§ **Activity**
Repeat the lines below word for word, keeping their order.
-- Record excerpts follows --
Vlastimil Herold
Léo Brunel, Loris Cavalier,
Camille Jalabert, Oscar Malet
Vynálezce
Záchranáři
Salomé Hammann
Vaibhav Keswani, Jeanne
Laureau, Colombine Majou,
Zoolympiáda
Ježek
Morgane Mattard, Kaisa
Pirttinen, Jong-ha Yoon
-- Record excerpts concluded --
§ **Output below**
Vlastimil Herold
Léo Brunel, Loris Cavalier,
Camille Jalabert, Oscar Malet
Vynálezce
Záchranáři
Salomé Hammann
Vaibhav Keswani, Jeanne
Laureau, Colombine Majou,
Zoolympiáda
Ježek
Morgane Mattard, Kaisa
Pirttinen, Jong-ha Yoon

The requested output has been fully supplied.